An Interference-aware Approach for Co-located Container Orchestration with Novel Metric

Container orchestration technologies are widely employed in cloud computing, facilitating the co-location of online and offline services on the same infrastructure. Online services demand rapid responsiveness and high availability, whereas offline services require extensive computational resources. However, this mixed deployment can lead to resource contention, adversely affecting the performance of online services, yet the metrics used by existing methods cannot accurately reflect the extent of interference. In this paper, we introduce scheduling latency as a novel metric for quantifying interference and compare it with existing metrics. Empirical evidence demonstrates that scheduling latency more accurately reflects the performance degradation of online services. We also utilize various machine learning techniques to predict potential interference on specific hosts for online services, providing reference information for subsequent scheduling decisions. Simultaneously, we propose a method for quantifying node interference based on scheduling latency. To enhance resource utilization, we train a model for online services that predicts CPU and MEM (memory) resource allocation based on workload type and QPS. Finally, we present a scheduling algorithm based on predictive modeling, aiming to reduce interference in online services while balancing node resource utilization. Through experiments and comparisons with three other baseline methods, we demonstrate the effectiveness of our approach. Compared with three baselines, our approach can reduce the average response time, 90th percentile response time, and 99th percentile response time of online services by 29.4%, 31.4%, and 14.5%, respectively.

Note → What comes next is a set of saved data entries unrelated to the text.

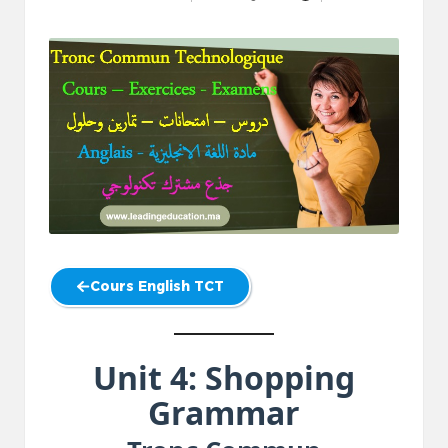
Posted
by
Cours English TCT
Unit 4: Shopping
Grammar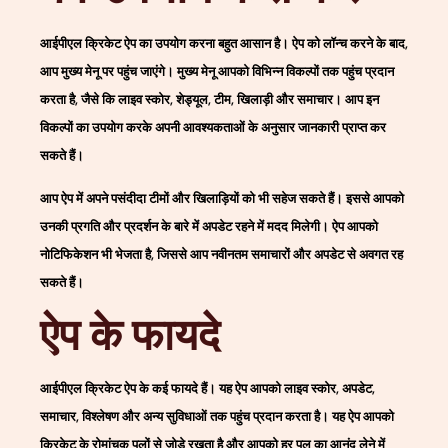
आईपीएल क्रिकेट ऐप का उपयोग करना बहुत आसान है। ऐप को लॉन्च करने के बाद,
आप मुख्य मेनू पर पहुंच जाएंगे। मुख्य मेनू आपको विभिन्न विकल्पों तक पहुंच प्रदान
करता है, जैसे कि लाइव स्कोर, शेड्यूल, टीम, खिलाड़ी और समाचार। आप इन
विकल्पों का उपयोग करके अपनी आवश्यकताओं के अनुसार जानकारी प्राप्त कर
सकते हैं।
आप ऐप में अपने पसंदीदा टीमों और खिलाड़ियों को भी सहेज सकते हैं। इससे आपको
उनकी प्रगति और प्रदर्शन के बारे में अपडेट रहने में मदद मिलेगी। ऐप आपको
नोटिफिकेशन भी भेजता है, जिससे आप नवीनतम समाचारों और अपडेट से अवगत रह
सकते हैं।
ऐप के फायदे
आईपीएल क्रिकेट ऐप के कई फायदे हैं। यह ऐप आपको लाइव स्कोर, अपडेट,
समाचार, विश्लेषण और अन्य सुविधाओं तक पहुंच प्रदान करता है। यह ऐप आपको
क्रिकेट के रोमांचक पलों से जोड़े रखता है और आपको हर पल का आनंद लेने में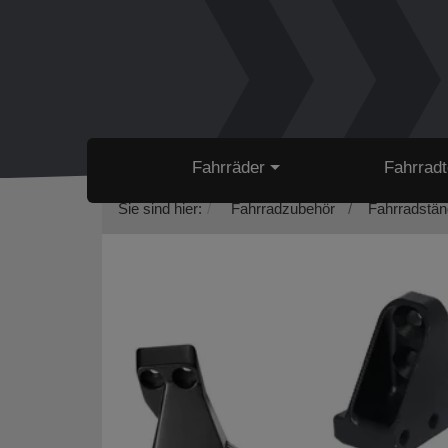
Fahrräder
Fahrradt
Sie sind hier:
Fahrradzubehör
Fahrradstän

翻译：容器编排技术广泛应用于云计算领域，促进在线与离线服务在同一基础设施上的混合部署。在线服务要求快速响应和高可用性，而离线服务则需要大量计算资源。然而，这种混合部署可能导致资源争用，进而影响在线服务的性能，但现有方法使用的指标无法准确反映干扰程度。本文提出将调度延迟作为衡量干扰的新指标，并将其与现有指标进行对比。实验证明，调度延迟能更准确地反映在线服务的性能下降情况。我们还利用多种机器学习技术预测特定主机上对在线服务可能造成的干扰，为后续调度决策提供参考信息。同时，我们提出了一种基于调度延迟的节点干扰量化方法。为提高资源利用率，我们为在线服务训练了一个模型，该模型能根据工作负载类型和QPS（每秒查询数）预测CPU和内存资源分配。最后，我们提出一种基于预测建模的调度算法，旨在减少在线服务干扰的同时平衡节点资源利用率。通过与三种基线方法的实验对比，我们证明了本方法的有效性。与三种基线方法相比，我们的方法可将在线服务的平均响应时间、第90百分位响应时间和第99百分位响应时间分别降低29.4%、31.4%和14.5%。